De nouveau, la femme est la grande absente de la réflexion des juges. Sa dignité, ses intérêts, son droit à l’autonomie, à la santé, ne sont même pas pris en compte par la Cour. La réalité de la grossesse, les questions médicales et la qualité de vie des enfants nés avec un handicap grave et de leurs familles sont également ignorées. Encore une fois, le droit à la vie (réduite aux aspects purement biologiques) reçoit une importance tellement démesurée qu’aucune recherche d’équilibre des droits digne de ce nom n’est plus nécessaire, ni même possible.

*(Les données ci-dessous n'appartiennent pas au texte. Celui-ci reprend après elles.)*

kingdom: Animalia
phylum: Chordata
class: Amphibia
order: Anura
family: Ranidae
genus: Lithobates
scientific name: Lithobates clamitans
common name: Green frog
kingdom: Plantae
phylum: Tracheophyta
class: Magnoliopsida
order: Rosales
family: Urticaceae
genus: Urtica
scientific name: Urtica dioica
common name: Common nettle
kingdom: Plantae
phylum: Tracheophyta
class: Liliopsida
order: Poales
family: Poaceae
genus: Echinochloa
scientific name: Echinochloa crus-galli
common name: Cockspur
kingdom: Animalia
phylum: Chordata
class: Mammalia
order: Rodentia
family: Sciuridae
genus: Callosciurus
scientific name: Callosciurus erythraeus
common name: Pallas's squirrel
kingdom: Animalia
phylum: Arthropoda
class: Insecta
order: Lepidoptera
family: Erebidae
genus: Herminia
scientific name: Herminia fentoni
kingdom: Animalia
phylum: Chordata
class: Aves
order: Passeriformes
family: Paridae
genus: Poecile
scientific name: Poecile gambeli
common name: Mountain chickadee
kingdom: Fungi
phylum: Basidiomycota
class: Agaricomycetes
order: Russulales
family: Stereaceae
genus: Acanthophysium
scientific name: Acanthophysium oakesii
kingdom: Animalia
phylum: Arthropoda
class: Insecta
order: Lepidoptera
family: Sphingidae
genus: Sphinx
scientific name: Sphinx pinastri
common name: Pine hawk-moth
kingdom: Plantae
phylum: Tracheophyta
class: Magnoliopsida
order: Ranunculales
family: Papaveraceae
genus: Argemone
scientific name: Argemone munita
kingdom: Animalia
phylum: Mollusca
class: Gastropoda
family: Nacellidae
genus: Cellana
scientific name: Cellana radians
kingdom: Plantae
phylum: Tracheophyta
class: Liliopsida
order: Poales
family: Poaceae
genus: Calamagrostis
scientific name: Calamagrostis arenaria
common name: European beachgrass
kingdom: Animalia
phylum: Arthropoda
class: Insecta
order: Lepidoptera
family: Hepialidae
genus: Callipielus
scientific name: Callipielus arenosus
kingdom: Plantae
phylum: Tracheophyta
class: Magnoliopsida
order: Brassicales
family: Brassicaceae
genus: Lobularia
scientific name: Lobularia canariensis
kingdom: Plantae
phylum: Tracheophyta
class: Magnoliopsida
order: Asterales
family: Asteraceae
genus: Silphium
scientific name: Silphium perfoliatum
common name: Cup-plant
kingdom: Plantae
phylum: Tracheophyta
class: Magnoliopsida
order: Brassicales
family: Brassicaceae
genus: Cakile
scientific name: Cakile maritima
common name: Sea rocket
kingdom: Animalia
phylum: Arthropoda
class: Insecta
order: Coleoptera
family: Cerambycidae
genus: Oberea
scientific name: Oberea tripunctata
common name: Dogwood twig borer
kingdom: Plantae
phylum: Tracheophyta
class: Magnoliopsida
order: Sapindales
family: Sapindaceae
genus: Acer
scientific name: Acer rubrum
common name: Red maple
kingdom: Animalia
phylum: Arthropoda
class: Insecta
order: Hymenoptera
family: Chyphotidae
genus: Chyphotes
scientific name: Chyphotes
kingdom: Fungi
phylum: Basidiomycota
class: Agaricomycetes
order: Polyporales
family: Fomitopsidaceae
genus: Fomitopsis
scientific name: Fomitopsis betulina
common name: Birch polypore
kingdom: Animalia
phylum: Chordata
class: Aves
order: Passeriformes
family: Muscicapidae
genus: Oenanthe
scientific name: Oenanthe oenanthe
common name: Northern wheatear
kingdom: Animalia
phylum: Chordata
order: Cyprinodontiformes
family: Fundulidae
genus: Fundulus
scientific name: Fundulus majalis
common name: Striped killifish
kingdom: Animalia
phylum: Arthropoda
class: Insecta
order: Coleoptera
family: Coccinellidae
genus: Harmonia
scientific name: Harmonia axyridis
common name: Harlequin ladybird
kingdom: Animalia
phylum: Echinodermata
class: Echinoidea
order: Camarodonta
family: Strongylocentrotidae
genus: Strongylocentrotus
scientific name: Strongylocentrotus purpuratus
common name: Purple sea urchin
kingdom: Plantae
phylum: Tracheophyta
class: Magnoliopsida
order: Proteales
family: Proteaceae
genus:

« Ceci est mon corps » ou la grande rébellion
Cet aboutissement de la consolidation de la morale catholique marque en même temps le début de la fin du modèle des relations entre l’Église et la société polonaise. Le jugement du 22 octobre 2020 a provoqué des protestations de masse, dans tout le pays, dirigées contre le parti au pouvoir et contre l’Église catholique, qui pendant des années avait soutenu des tentatives de durcir la loi sur l’IVG et s’est montrée très enthousiaste envers l’arrêt de la Cour. Ces manifestations sont aussi accompagnées d’une grande libération de la parole : les femmes parlent de leurs grossesses, accouchements, fausses couches, avortements, de leurs peurs et des humiliations subies dans le contexte des soins de santé reproductive. Cette perspective et ces expériences, ignorées par la Cour, réduites au silence et rendues honteuses par le discours conservateur dominant, reprennent leur place et leur légitimité dans l’espace public. Agnieszka Graff, une intellectuelle féministe, a qualifié ces événements du « rejet de l’hégémonie culturelle de l’Église ». Néanmoins, pour le moment, la situation des femmes s’est aggravée et le chemin vers la libération semble encore long.